{superlefty}

Deep Playa in Long Island

Though I am intrigued by Burning Man, I have never attended. I am haunted by the words, “and then it’s three in the morning and you’re on acid, trying to keep your fur cape out of the Port-A-Potty.” I am wary of desert environments without coin-operated bathing opportunities, and August is my brokest time of year. By that Sunday of months, I’ve long since spent my meager summer savings on gas, gear and beer. I’ve never been able to budget for that final thousand-dollar expenditure on granola bars, baby wipes and a styrofoam igloo, no matter how often I am promised by the growing number of Burning Man devotees that I will get it all back, and more, in experience and backrubs from strangers.

Furthermore, there is the matter of my aversion to large crowds, my firm belief that civilization minus sewage system equals refugee camp, and my discomfort with techno music and group sexual expression, which I can only imagine would increase under the influence of the psychedelic pharmacopia I would feel compelled to ingest at such an event.

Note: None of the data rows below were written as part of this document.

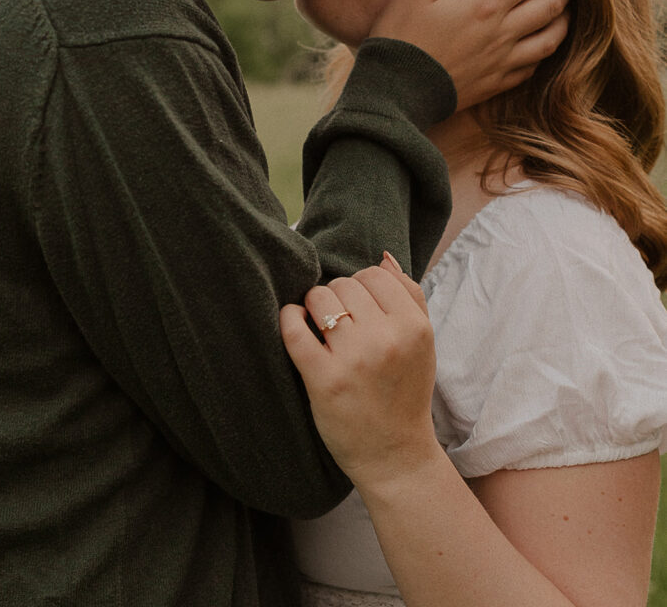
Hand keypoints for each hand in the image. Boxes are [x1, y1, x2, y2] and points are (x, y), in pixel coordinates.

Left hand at [280, 255, 437, 488]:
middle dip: (338, 297)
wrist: (394, 455)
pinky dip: (289, 319)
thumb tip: (383, 256)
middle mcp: (387, 339)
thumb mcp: (423, 342)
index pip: (374, 275)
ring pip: (320, 299)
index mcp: (414, 326)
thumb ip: (409, 295)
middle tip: (340, 323)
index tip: (358, 306)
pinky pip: (294, 330)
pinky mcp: (324, 380)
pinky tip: (293, 322)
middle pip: (345, 284)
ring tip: (320, 327)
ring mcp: (354, 359)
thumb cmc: (405, 392)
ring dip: (314, 307)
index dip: (362, 286)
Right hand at [370, 0, 571, 110]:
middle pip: (551, 6)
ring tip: (562, 9)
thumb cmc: (401, 33)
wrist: (393, 90)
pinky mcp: (494, 85)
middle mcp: (502, 34)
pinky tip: (537, 44)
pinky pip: (532, 68)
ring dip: (563, 21)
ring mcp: (501, 62)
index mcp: (486, 4)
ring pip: (551, 40)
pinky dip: (543, 52)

Psychedelics are neither social nor sexual for me, though I keep making the occasional stab, ever since a friend told me that during the climactic moment of a psilocybin-enhanced sexual experience, she hallucinated a flock of butterflies. Maybe I’m in a rut, but lately when I blow my own mind all I want is a mountain stream next to which I might weep uninterrupted in solitude. My interest in public nudity is firmly tied to the presence of water (either very hot or very cold) and my interest in techno music is limited to the Pandora selections of the employees of my climbing gym. It has occurred to me that all of these so-called reasons not to attend Burning Man are just the type of hangups, neuroses and pre-conceived notions that Burning Man is designed to incinerate. And–I was momentarily sold when I was told I could wear a bikini, fur boots and goggles the whole time. But–I’d rather be climbing.

I related all of these concerns to a fellow lone wolf and one-time Burning Man attendee. He smiled, shook his head knowingly and said, “Deep Playa.”

Deep Playa, he said, was place beyond the place, the “there” beyond the there there, the edge, the outside, the empty space. It was the wilderness of the temporary city in the emptiness. The desert’s desert.

Out there, he said, you walked or biked across the sand, and found empty space, or a movie theater with red velvet curtains. It was quiet. You could see all the stars. You could stay out there all night.

So now, when I think of Burning Man, I think of Deep Playa. But at the moment, I am in Long Island, as far from Burning Man as you can get. I’m visiting my parents in the house I grew up in. They are kindly taking me to the beach every few days, first at dawn, today at sunset.

The beach is the best thing about Long Island. I would say that the beach is the only thing about Long Island that I would not like to see non-violently bombed back to its prehistoric state, miraculously without harming anyone, but that seems extreme.

This evening at the beach, we all swam. Then, we walked a little, together. Then I walked on, alone.

One thing I miss since I moved to California is walking for a long time on a warm, sandy beach. Beaches out west are cold, foggy, craggy and rocky. But on Jones Beach, you can walk for miles. The Eastern reaches of Jones Beach State Park are an unofficial gay nude beach. It was on this gay nude beach where, walking with my youngest cousin, when she was about eight, we saw a man with a Prince Albert.

Further out, the beach was mostly empty, save for the occasional naked man, or pair of naked men, not wholly unlike how I imagined Burning Man would be.

There were odd driftwood structures out here, a few crude teepees. Some of them looked purposeful, others sculptural. I had entered the Deep Playa of Jones Beach.

I was mostly alone on the beach now, save for a shimmering figure here or there on the horizon. Our passing greetings were slight. The borderland is not a friendly place.

Why is it that I am drawn to the edges? As soon as I arrive anywhere, I want to find the place where no one else is.